▸ **TEXT EXTRACT**

···

High Availability and Scalability with Redis Enterprise
As you probably already know, Redis is a key-value database. I’m sure when you hear Redis, the first term that might come to your mind is: Cache. That’s true, Redis works great as a cache, but it is much more than that. Trust me, Redis Labs is trying hard to move away from the Cache-only image. Let me try to change that image for you.
Why Redis?
- Redis is also an in-memory data store and it is super fast.
- It can be used as a database, cache and message broker.
- Yes it is a key-value store, but it does not restrict value to be a String. It supports list, set/sorted set, hash (field-value), bit arrays, Streams or HyperLogLogs as a value for a key. This makes Redis more powerful than other key-value stores, and it’s often referred to as data structures server.
- Search operation for keys are super fast, O(1) complexity
- It supports several multi-keys commands like intersection, union, etc
- Supports kind of transactions for operation involving multiple commands
In this article, we will take you on a journey to achieve High availability and scalability using Redis Enterprise version provided by RedisLabs, and by the end of the article, we promise you to make an expert at it!
Let’s get started with an overview about Scalability and High availability concepts from the Redis Enterprise point of view.
Redis Cluster
Redis Enterprise offers Redis Cluster. Redis cluster is just a set of Redis nodes (OS with Redis installed). Redis cluster is self-managed, so all you have to do is create a database with required options and it abstracts out the pain of worrying about nodes/master/slave from you.
It’s pretty straight forward to Setup a Redis cluster, as all you need to do is install Redis on a node. Redis enterprise comes up with a UI to interact with Redis Cluster. So, post installation, go to https://nodeipaddress:8443, and follow the simple steps to create a cluster. For any number of nodes that you want to be a part of the cluster, follow the same process and choose the option to join the cluster you created on the very first node.
This is how Redis Enterprise Cluster UI looks like for a cluster containing 3 nodes:
One of the drawbacks of the Redis UI is occasionally, it shows cryptic errors. But, once you get the hang of those, you will be able to resolve them! Anyways, those cryptic errors are definitely not part of the takeaways of this blog post, so let’s focus back on what is important.

···

▸ **COLLECTED MATERIAL**
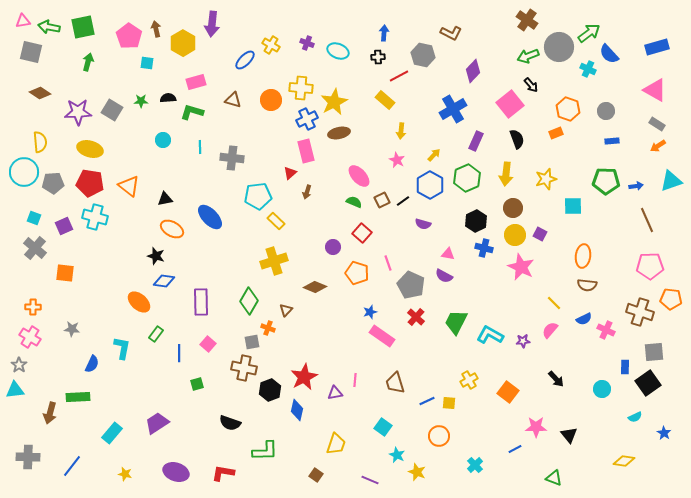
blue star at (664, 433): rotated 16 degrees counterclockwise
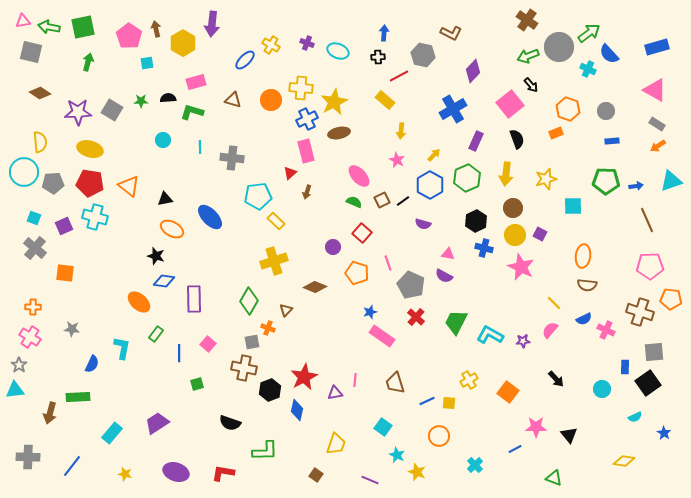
cyan square at (147, 63): rotated 16 degrees counterclockwise
purple rectangle at (201, 302): moved 7 px left, 3 px up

···

▸ **EXERCISE AIM**
Reproduce verbatim the passage of the Redis article starting with "Let’s get started" and going on through "nodes/master/slave from you.".

▸ **RESPONSE TO THIS EXERCISE**
Let’s get started with an overview about Scalability and High availability concepts from the Redis Enterprise point of view.
Redis Cluster
Redis Enterprise offers Redis Cluster. Redis cluster is just a set of Redis nodes (OS with Redis installed). Redis cluster is self-managed, so all you have to do is create a database with required options and it abstracts out the pain of worrying about nodes/master/slave from you.